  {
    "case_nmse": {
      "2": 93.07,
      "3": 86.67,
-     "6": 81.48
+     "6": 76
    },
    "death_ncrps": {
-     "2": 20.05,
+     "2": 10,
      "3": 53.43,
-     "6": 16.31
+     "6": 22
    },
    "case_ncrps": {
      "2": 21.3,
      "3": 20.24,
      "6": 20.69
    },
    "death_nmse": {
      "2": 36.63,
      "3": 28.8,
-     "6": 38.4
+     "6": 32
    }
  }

==

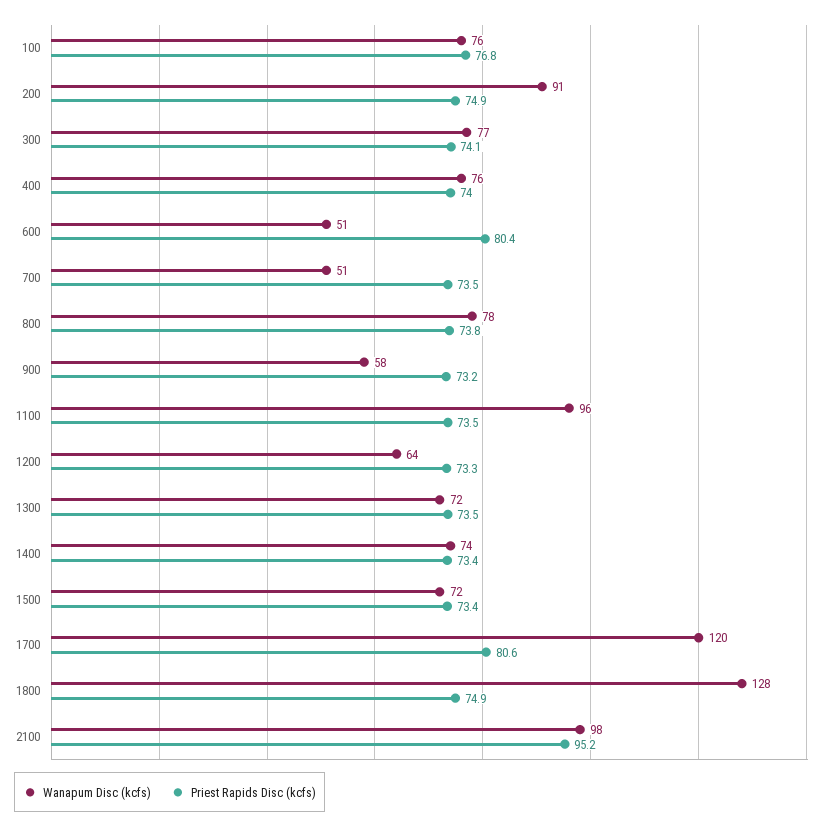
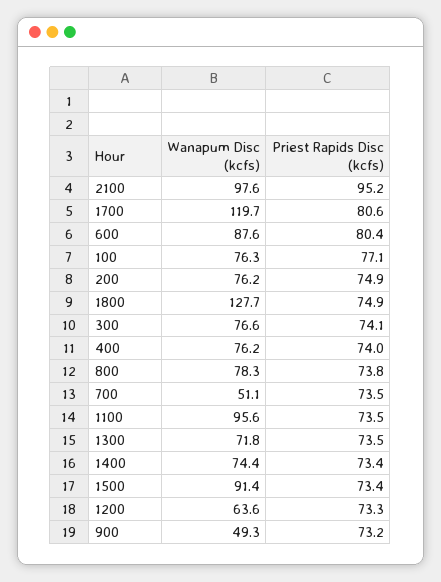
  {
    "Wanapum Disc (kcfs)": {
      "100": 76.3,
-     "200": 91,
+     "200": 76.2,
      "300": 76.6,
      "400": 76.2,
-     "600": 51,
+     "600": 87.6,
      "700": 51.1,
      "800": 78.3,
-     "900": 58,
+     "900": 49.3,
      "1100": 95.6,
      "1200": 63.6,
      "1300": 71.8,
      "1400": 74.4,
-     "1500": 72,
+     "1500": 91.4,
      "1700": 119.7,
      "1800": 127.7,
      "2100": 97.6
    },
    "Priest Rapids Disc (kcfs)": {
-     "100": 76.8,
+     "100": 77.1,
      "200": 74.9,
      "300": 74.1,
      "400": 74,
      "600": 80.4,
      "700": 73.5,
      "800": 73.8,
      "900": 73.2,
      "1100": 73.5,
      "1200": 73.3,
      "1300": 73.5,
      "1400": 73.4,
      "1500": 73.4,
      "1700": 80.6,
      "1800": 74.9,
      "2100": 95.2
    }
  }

* * *

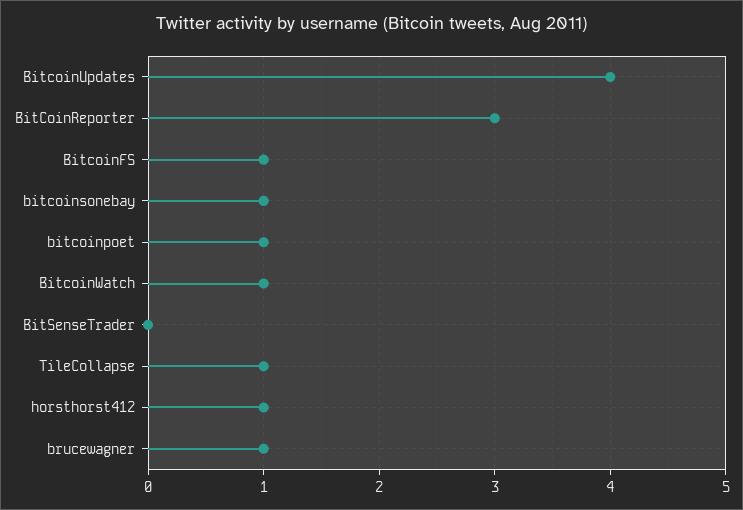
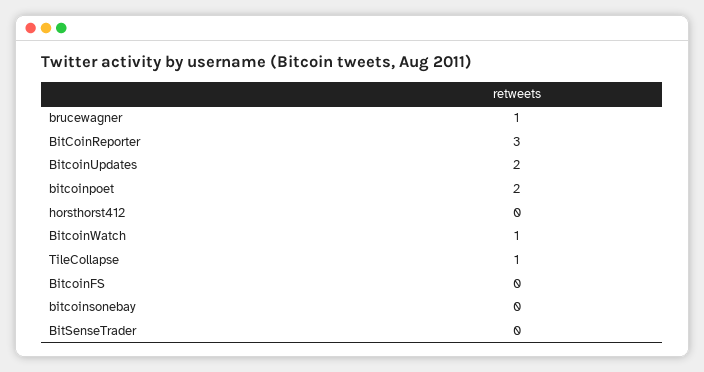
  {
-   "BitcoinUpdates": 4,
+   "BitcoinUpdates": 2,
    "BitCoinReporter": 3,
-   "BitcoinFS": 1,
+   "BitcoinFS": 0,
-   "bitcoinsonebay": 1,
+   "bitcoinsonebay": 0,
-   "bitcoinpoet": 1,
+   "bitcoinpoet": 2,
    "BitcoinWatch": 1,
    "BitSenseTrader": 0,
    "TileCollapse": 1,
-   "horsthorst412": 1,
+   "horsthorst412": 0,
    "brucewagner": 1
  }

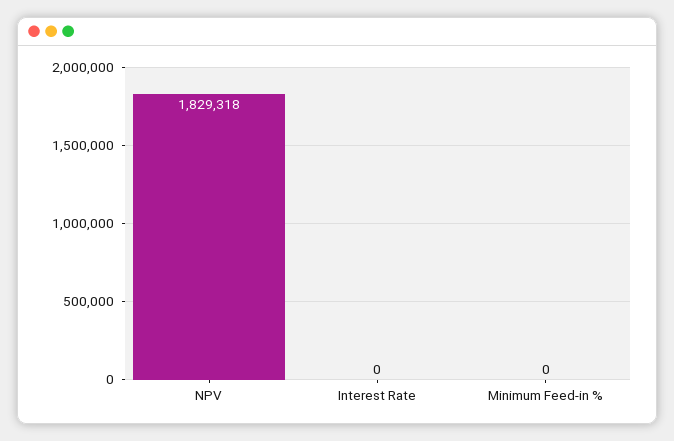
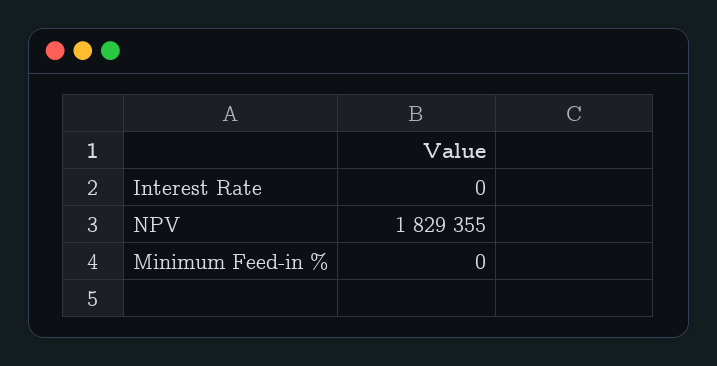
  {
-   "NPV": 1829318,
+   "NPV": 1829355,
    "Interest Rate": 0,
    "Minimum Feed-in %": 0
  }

# Problem:
I need each line from the listing where the word "kcfs" occurs.

# Solution to this exercise:
    "Wanapum Disc (kcfs)": {
    "Priest Rapids Disc (kcfs)": {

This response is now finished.